Pairings in Nabokov and Pynchon

Tim Strzechowski dedalus204 at attbi.com
Tue Jun 17 13:06:55 CDT 2003


Something to keep an eye on as many of us prepare for the start of the Vineland/Pale Fire simul-read:


"It is always tempting to see Nabokov's paired characters (Kinbote and Shade, Humbert and Quilty, Van and Ada) as opposing sides of a single, divided self, and to read the novels in which the paired characters appear as attempts to fuse this divided self into a psychological whole.  In Pale Fire it is especially tempting to see Shade's detached, thoughtful objectivity and Kinbote's rash, intense subjectivity as the two poles of the artistic personality, perhaps even of Nabokov's own personality.  Nabokov's interest, however, is not in psychological reconciliation; the attributes of his paired characters are, instead, distillations of irreconcilable ways of viewing the world and the self.  The public event and the private response to it, the objective fact and the subjective feeling, the outer and inner realities, the text and the commentary, make equally convincing claims as the place to begin the search for significance.  In Nabokov's terms, one of the chief values of art is that because it is fundamentally metaphoric it is able to speak of two things at once, to juxtapose the irreconcilable inner and outer realities in a single vision, as Pale Fire juxtaposes Shade's poem with Kinbote's commentary [...]" (30-31).
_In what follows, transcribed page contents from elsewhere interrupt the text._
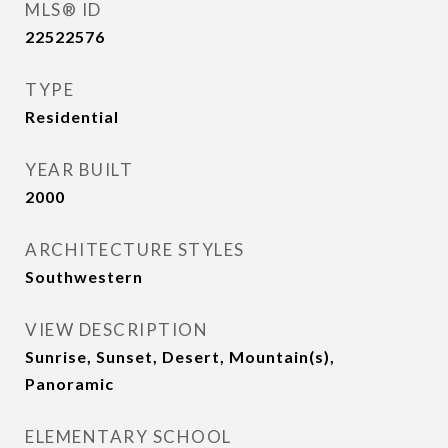
MLS® ID
22522576
TYPE
Residential
YEAR BUILT
2000
ARCHITECTURE STYLES
Southwestern
VIEW DESCRIPTION
Sunrise, Sunset, Desert, Mountain(s),
Panoramic
ELEMENTARY SCHOOL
Lucy Maddox, Nabokov's Novels in English   U of Georgia Press   1983



"[...] Vineland may, however, teach us to read Pynchon, whose coherence emerges from loosely pleated variations on a group of related themes and ideas.  For Pynchon, the order that makes plot meaningful is not established according to the old-fashioned principles of unity and economy, the full working-out of implications inherent in a single situation.  Coherence is especially not expressed through one-way linear time.  Rather, the narrative develops its own unique logic of connectedness through permutations, comparisons, inversions, and variations.  Vineland, in particular, juggles doubles and pairs, configurations of two both alike and dissimilar.  As befits a story of double-dealing, the novel is full of images of duplicity: of doubles, twins, partners, and foils, involved in acts of deception, conversion, and disguise.  Some of the central characters feel deep, inner, divisions; each has a reflected other self or double.  The world, too, is zygomorphic; reality itself is not single, any more than Pynchon's narrative is, but rather bifurcated, entwined, duplicitous.  Repeated allusions invoke a second or alternative reality beside the one characters seem to inhabit -- like the other "mode of meaning behind the obvious" intuited by Oedipa Maas when she understands how reduced the possibilities have become in America [...]"  (101-02).


Susan Strehle, "Pynchon's 'Elaborate Game of Doubles' in Vineland"  The Vineland Papers  1994


Perhaps worth commenting on before we begin the discussions, too?